(Beginning of Supplied information)

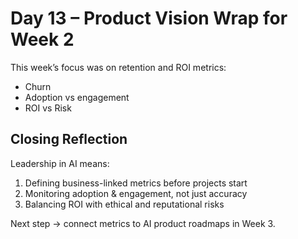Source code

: # Day 13 – Product Vision Wrap for Week 2

This week’s focus was on retention and ROI metrics:
- Churn
- Adoption vs engagement
- ROI vs Risk

## Closing Reflection
Leadership in AI means:
1. Defining business-linked metrics before projects start
2. Monitoring adoption & engagement, not just accuracy
3. Balancing ROI with ethical and reputational risks

Next step → connect metrics to AI product roadmaps in Week 3.
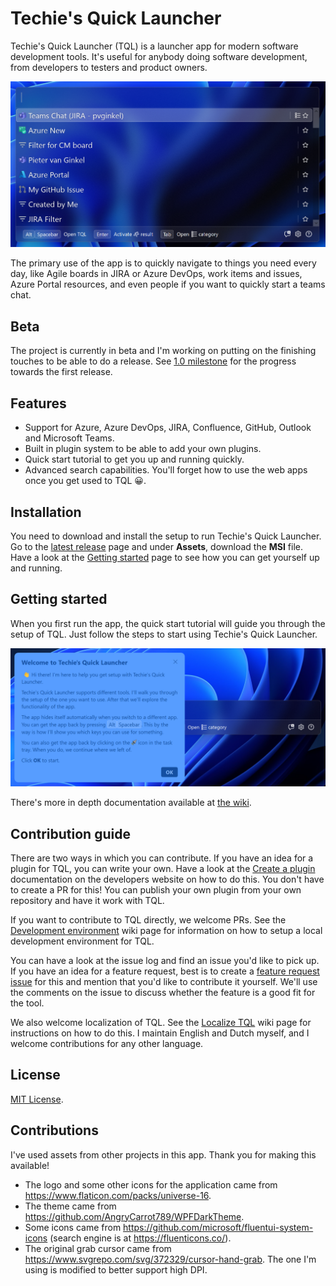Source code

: # Techie's Quick Launcher

Techie's Quick Launcher (TQL) is a launcher app for modern software development
tools. It's useful for anybody doing software development, from developers to
testers and product owners.

![](Documentation/Images/Screenshot.png)

The primary use of the app is to quickly navigate to things you need every day,
like Agile boards in JIRA or Azure DevOps, work items and issues, Azure Portal
resources, and even people if you want to quickly start a teams chat.

## Beta

The project is currently in beta and I'm working on putting on the finishing
touches to be able to do a release. See
[1.0 milestone](https://github.com/TQLApp/TQL/milestone/1) for the progress
towards the first release.

## Features

- Support for Azure, Azure DevOps, JIRA, Confluence, GitHub, Outlook and
  Microsoft Teams.
- Built in plugin system to be able to add your own plugins.
- Quick start tutorial to get you up and running quickly.
- Advanced search capabilities. You'll forget how to use the web apps once you
  get used to TQL 😀.

## Installation

You need to download and install the setup to run Techie's Quick Launcher. Go to
the [latest release](https://github.com/TQLApp/TQL/releases/latest) page and
under **Assets**, download the **MSI** file. Have a look at the
[Getting started](https://github.com/TQLApp/TQL/wiki/Getting-started) page to
see how you can get yourself up and running.

## Getting started

When you first run the app, the quick start tutorial will guide you through the
setup of TQL. Just follow the steps to start using Techie's Quick Launcher.

![](Documentation/Images/Quick-Start-screenshot.png)

There's more in depth documentation available at
[the wiki](https://github.com/TQLApp/TQL/wiki).

## Contribution guide

There are two ways in which you can contribute. If you have an idea for a plugin
for TQL, you can write your own. Have a look at the
[Create a plugin](https://tqlapp.github.io/TQL/Documentation/Create-a-plugin.html)
documentation on the developers website on how to do this. You don't have to
create a PR for this! You can publish your own plugin from your own repository
and have it work with TQL.

If you want to contribute to TQL directly, we welcome PRs. See the
[Development environment](https://tqlapp.github.io/TQL/Documentation/Development-environment.html)
wiki page for information on how to setup a local development environment for
TQL.

You can have a look at the issue log and find an issue you'd like to pick up. If
you have an idea for a feature request, best is to create a
[feature request issue](https://github.com/TQLApp/TQL/issues/new?assignees=&labels=&projects=&template=feature_request.md&title=)
for this and mention that you'd like to contribute it yourself. We'll use the
comments on the issue to discuss whether the feature is a good fit for the tool.

We also welcome localization of TQL. See the
[Localize TQL](https://tqlapp.github.io/TQL/Documentation/Localize-TQL.html)
wiki page for instructions on how to do this. I maintain English and Dutch
myself, and I welcome contributions for any other language.

## License

[MIT License](LICENSE).

## Contributions

I've used assets from other projects in this app. Thank you for making this
available!

- The logo and some other icons for the application came from
  https://www.flaticon.com/packs/universe-16.
- The theme came from https://github.com/AngryCarrot789/WPFDarkTheme.
- Some icons came from https://github.com/microsoft/fluentui-system-icons
  (search engine is at https://fluenticons.co/).
- The original grab cursor came from
  https://www.svgrepo.com/svg/372329/cursor-hand-grab. The one I'm using is
  modified to better support high DPI.
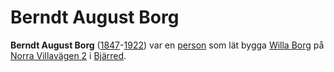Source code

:# Berndt August Borg

**Berndt August Borg** ([1847](1847)-[1922](1922)) var en [person](person) som lät bygga [Willa Borg](willa%20borg) på [Norra Villavägen 2](norra%20villavägen%202) i [Bjärred](bjärred).
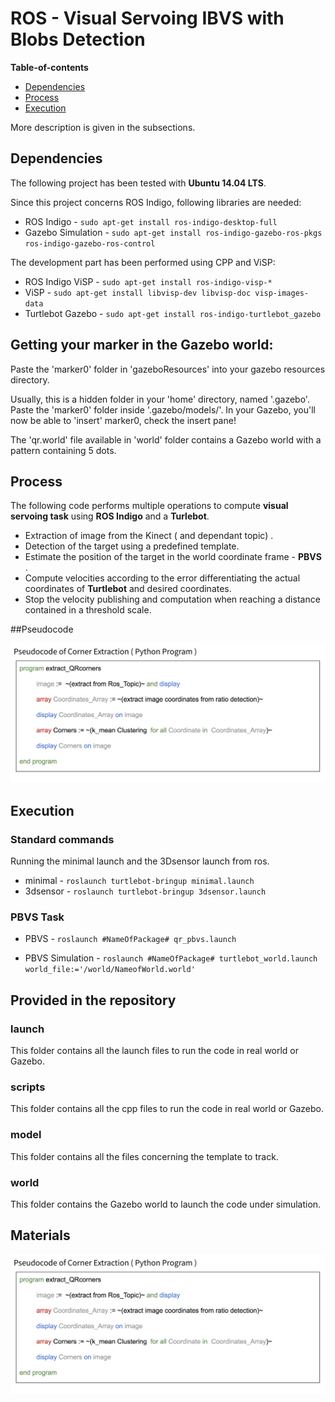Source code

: # ROS - Visual Servoing IBVS with Blobs Detection

**Table-of-contents**

* [Dependencies](#dependencies)
* [Process](#process)
* [Execution](#execution)

More description is given in the subsections.

## Dependencies

The following project has been tested with **Ubuntu 14.04 LTS**.

Since this project concerns ROS Indigo, following libraries are needed:

* ROS Indigo - `sudo apt-get install ros-indigo-desktop-full`
* Gazebo Simulation - `sudo apt-get install ros-indigo-gazebo-ros-pkgs ros-indigo-gazebo-ros-control`

The development part has been performed using CPP and ViSP:

* ROS Indigo ViSP - `sudo apt-get install ros-indigo-visp-*`
* ViSP - `sudo apt-get install libvisp-dev libvisp-doc visp-images-data`
* Turtlebot Gazebo - `sudo apt-get install ros-indigo-turtlebot_gazebo`

## Getting your marker in the Gazebo world:
Paste the 'marker0' folder in 'gazeboResources' into your gazebo resources directory.

Usually, this is a hidden folder in your 'home' directory, named '.gazebo'. Paste the 'marker0' folder inside '.gazebo/models/'. In your Gazebo, you'll now be able to 'insert' marker0, check the insert pane!

The 'qr.world' file available in 'world' folder contains a Gazebo world with a pattern containing 5 dots. 


## Process

The following code performs multiple operations to compute **visual servoing task** using **ROS Indigo** and a **Turlebot**.

* Extraction of image from the Kinect ( and dependant topic) .
* Detection of the target using a predefined template.
* Estimate the position of the target in the world coordinate frame -  **PBVS** .
* Compute velocities according to the error differentiating the actual coordinates of **Turtlebot** and desired coordinates.
* Stop the velocity publishing and computation when reaching a distance contained in a threshold scale.

##Pseudocode

![Base QR](ressources/pseudocodepython.png)

## Execution

### Standard commands

Running the minimal launch and the 3Dsensor launch from ros.

* minimal - `roslaunch turtlebot-bringup minimal.launch`
* 3dsensor - `roslaunch turtlebot-bringup 3dsensor.launch`

### PBVS Task

* PBVS - `roslaunch #NameOfPackage# qr_pbvs.launch`

* PBVS Simulation - `roslaunch #NameOfPackage# turtlebot_world.launch world_file:='/world/NameofWorld.world' `

## Provided in the repository

### launch

This folder contains all the launch files to run the code in real world or Gazebo.

### scripts

This folder contains all the cpp files to run the code in real world or Gazebo.

### model

This folder contains all the files concerning the template to track.

### world

This folder contains the Gazebo world to launch the code under simulation.

## Materials

![Base QR](ressources/pseudocodepython.png)
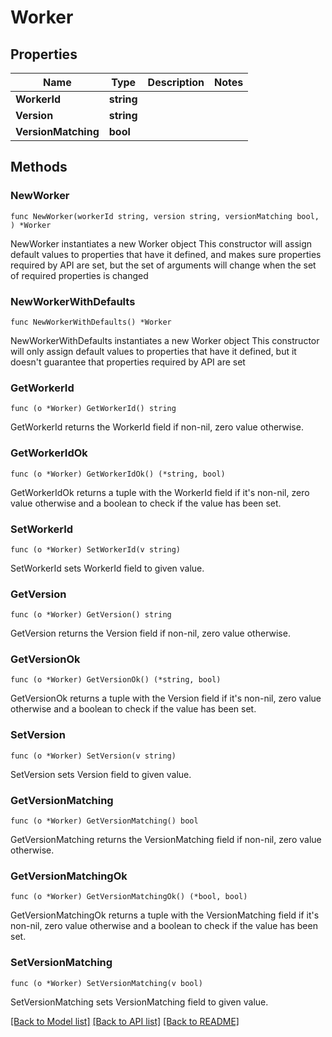 # Worker

## Properties

Name | Type | Description | Notes
------------ | ------------- | ------------- | -------------
**WorkerId** | **string** |  | 
**Version** | **string** |  | 
**VersionMatching** | **bool** |  | 

## Methods

### NewWorker

`func NewWorker(workerId string, version string, versionMatching bool, ) *Worker`

NewWorker instantiates a new Worker object
This constructor will assign default values to properties that have it defined,
and makes sure properties required by API are set, but the set of arguments
will change when the set of required properties is changed

### NewWorkerWithDefaults

`func NewWorkerWithDefaults() *Worker`

NewWorkerWithDefaults instantiates a new Worker object
This constructor will only assign default values to properties that have it defined,
but it doesn't guarantee that properties required by API are set

### GetWorkerId

`func (o *Worker) GetWorkerId() string`

GetWorkerId returns the WorkerId field if non-nil, zero value otherwise.

### GetWorkerIdOk

`func (o *Worker) GetWorkerIdOk() (*string, bool)`

GetWorkerIdOk returns a tuple with the WorkerId field if it's non-nil, zero value otherwise
and a boolean to check if the value has been set.

### SetWorkerId

`func (o *Worker) SetWorkerId(v string)`

SetWorkerId sets WorkerId field to given value.


### GetVersion

`func (o *Worker) GetVersion() string`

GetVersion returns the Version field if non-nil, zero value otherwise.

### GetVersionOk

`func (o *Worker) GetVersionOk() (*string, bool)`

GetVersionOk returns a tuple with the Version field if it's non-nil, zero value otherwise
and a boolean to check if the value has been set.

### SetVersion

`func (o *Worker) SetVersion(v string)`

SetVersion sets Version field to given value.


### GetVersionMatching

`func (o *Worker) GetVersionMatching() bool`

GetVersionMatching returns the VersionMatching field if non-nil, zero value otherwise.

### GetVersionMatchingOk

`func (o *Worker) GetVersionMatchingOk() (*bool, bool)`

GetVersionMatchingOk returns a tuple with the VersionMatching field if it's non-nil, zero value otherwise
and a boolean to check if the value has been set.

### SetVersionMatching

`func (o *Worker) SetVersionMatching(v bool)`

SetVersionMatching sets VersionMatching field to given value.



[[Back to Model list]](../README.md#documentation-for-models) [[Back to API list]](../README.md#documentation-for-api-endpoints) [[Back to README]](../README.md)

(End of Supplied information)

> _Action item_: Copy out every line in the records where the word "contribute" is found.

> _Response to this exercise_:
There are two ways in which you can contribute. If you have an idea for a plugin
If you want to contribute to TQL directly, we welcome PRs. See the
for this and mention that you'd like to contribute it yourself. We'll use the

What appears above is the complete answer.